REALIGN.
words By Nina Malik
Art, especially dance music, has no business existing as a capitalist structure.
It was built on resistance and rebellion.
Now it is being watered down into table service, VIP entrances, and DJs playing it safe.
No risk. No soul. No art.
Dance music was never meant to be every industry.
It was built against the system by those it excluded.
What once existed to free people from the system now feeds that same system.
The club, once a shelter for misfits, queers, workers, and dreamers, is being sold back to us with a markup and a brand deck.
Black and queer creators politicized joy long before it was safe to do so.
The same people who built the foundations of dance music, from disco to house to techno, built it as resistance, not escapism.
That legacy traces back to the plantation fields, where rhythm was rebellion and sound was survival.
From spirituals to jazz and onward, every note carried both pain and power.
Their sound was not a commodity. It was defiance, a shared language of survival and hope.
The dance floor was never just about escape.
It was a declaration of life against oppression.
But somewhere along the way, we traded meaning for metrics and culture for convenience.
Yes, the numbers add up, but who profits?
Investors, tech sponsors, celebrity agencies, and holding companies.
Not the small artists or the production crews who literally build the stage.
Culture is not a balance sheet. It is devotion, risk, and intention.
And no, we are not after your agent or manager.
We are not after your photographers or videographers.
What we are interested in are the ten marketing teams working restlessly to make you look desirable to the market.
The ones who polish every word, every outfit, every caption until there is nothing left to say.
When marketing becomes the art form, artists stop being artists.
They become products.
We have seen both sides of this.
There are agencies that treat their artists like people, not property.
Listed Bookings, run by Gunita, represents the rare kind of agency that actually protects artists from the machine.
She grounds them, reminds them of purpose, and helps them find meaning beyond the algorithm and joy in smaller gigs alongside larger ones, not either or. in her own words: “.. in the process it feels like a management agency for the longevity of the artist to find their groove”
That is what agencies should look like: mentorship, not manufacturing.
Then there is the other extreme, the celebrity industrial complex.
Agencies like Celebrity Talent International feed on hype, inflate fees, and treat everyone — artists, promoters, even audiences — as extractable deliverables and ROIs.
We are almost certain artists like Charlotte de Witte do not make half their decisions alone.
Every move has a PR shadow, a corporate ghost in the room.
So when we asked, “A hundred thousand dollars for two hours — how did we get here?”
We were not saying artists should not be paid.
We were asking why we keep endorsing the greed.
What if the underground simply stopped working with these celebrity agencies altogether?
What if we built smaller structures that work like people, not corporations?
Ticket prices would drop, creativity would rise, and the culture would finally heal.
What is happening now is deeper than financial imbalance.

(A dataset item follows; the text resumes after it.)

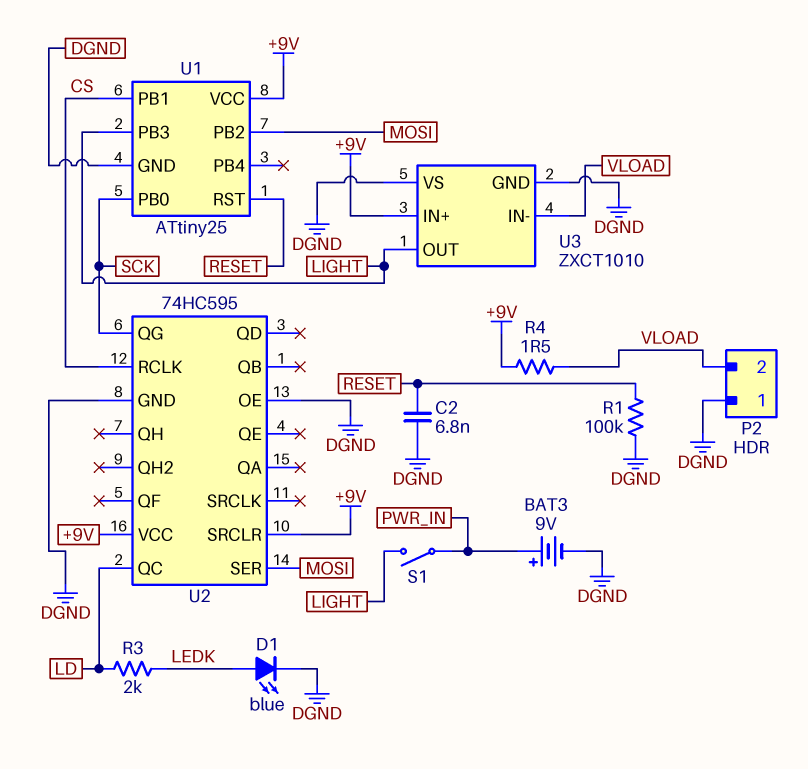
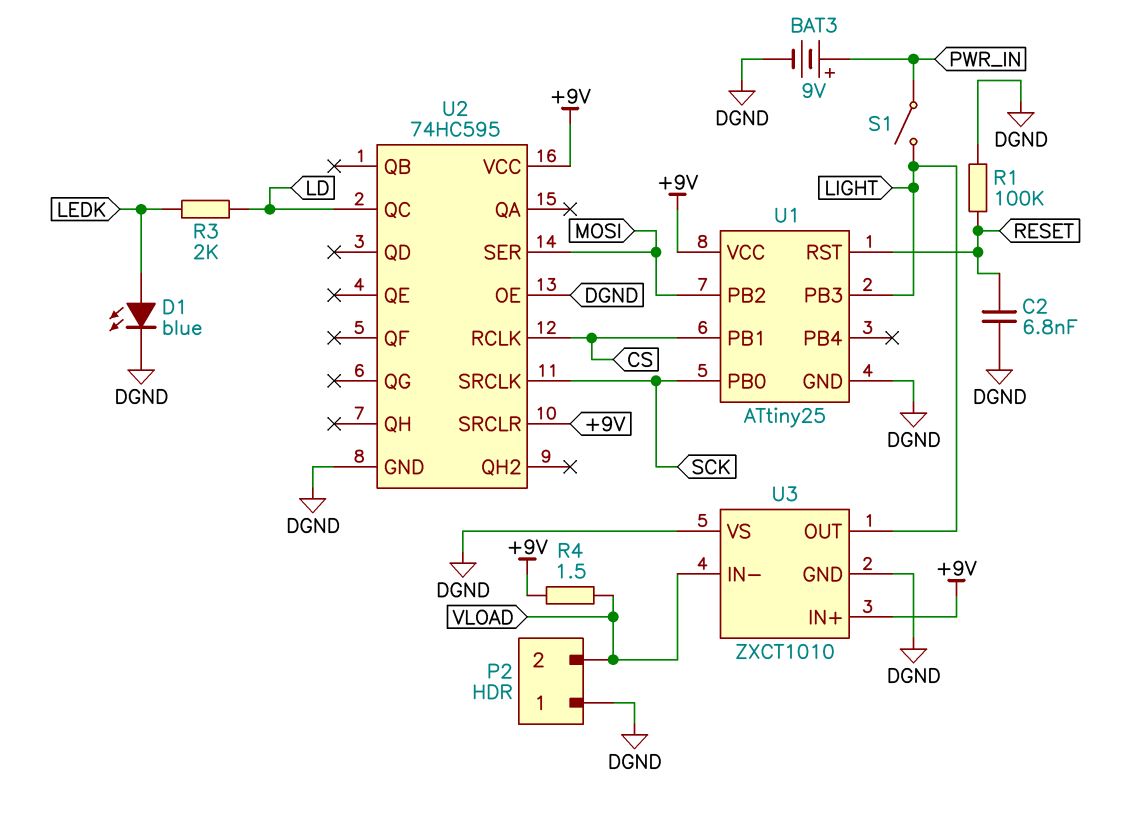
U2 pin QG: SCK -> none
U2 pin SRCLK: none -> SCK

It is moral distortion.
We have built an economy where even pain has a price tag.
Emotional labor has become a branding strategy.
Vulnerability is now a currency.
Can anyone imagine telling Van Gogh to capitalize on his mental illness?
That he should film short-form content from the psych ward to stay relevant?
Because we cannot.
And yet that is exactly what the modern industry demands.
Artists are selling their entire lives, with all their trauma, as authenticity to meet engagement quotas.
Meanwhile, on the other side of this grotesque spectrum, we have the toxic positivity elite.
The Burning Man crowd preaching positive energy only while ignoring the rot beneath.
The ones who chant “why can’t everyone just be happy” as if optimism were ethics.
Like Dostoevsky’s pure idiot, they mean well but understand nothing.
Their comfort depends on not seeing the cracks.
Their ignorance is their comfort.
Their denial is their privilege.
A culture that has lost its moral center.
A system that demands we either exploit our suffering or silence it.
Both extremes, the commodified pain and the commodified joy, are symptoms of the same disease.
This is not nostalgia. It is disorientation.
When culture runs out of values, it starts recycling aesthetics.
Just like Americans of a certain age obsessed with the 1950s, not because it was better, but because it felt certain.
We are not missing the past. We are missing clarity.
We are here to widen the lens, to hold culture accountable, and to remind it of its purpose.
Unmixed exists for the public good.
We are not here to sell the scene back to itself.
Dance music does not need to go back.
It needs to realign.
With integrity, intention, purpose, and humanity.
Culture first. Profit second. Always.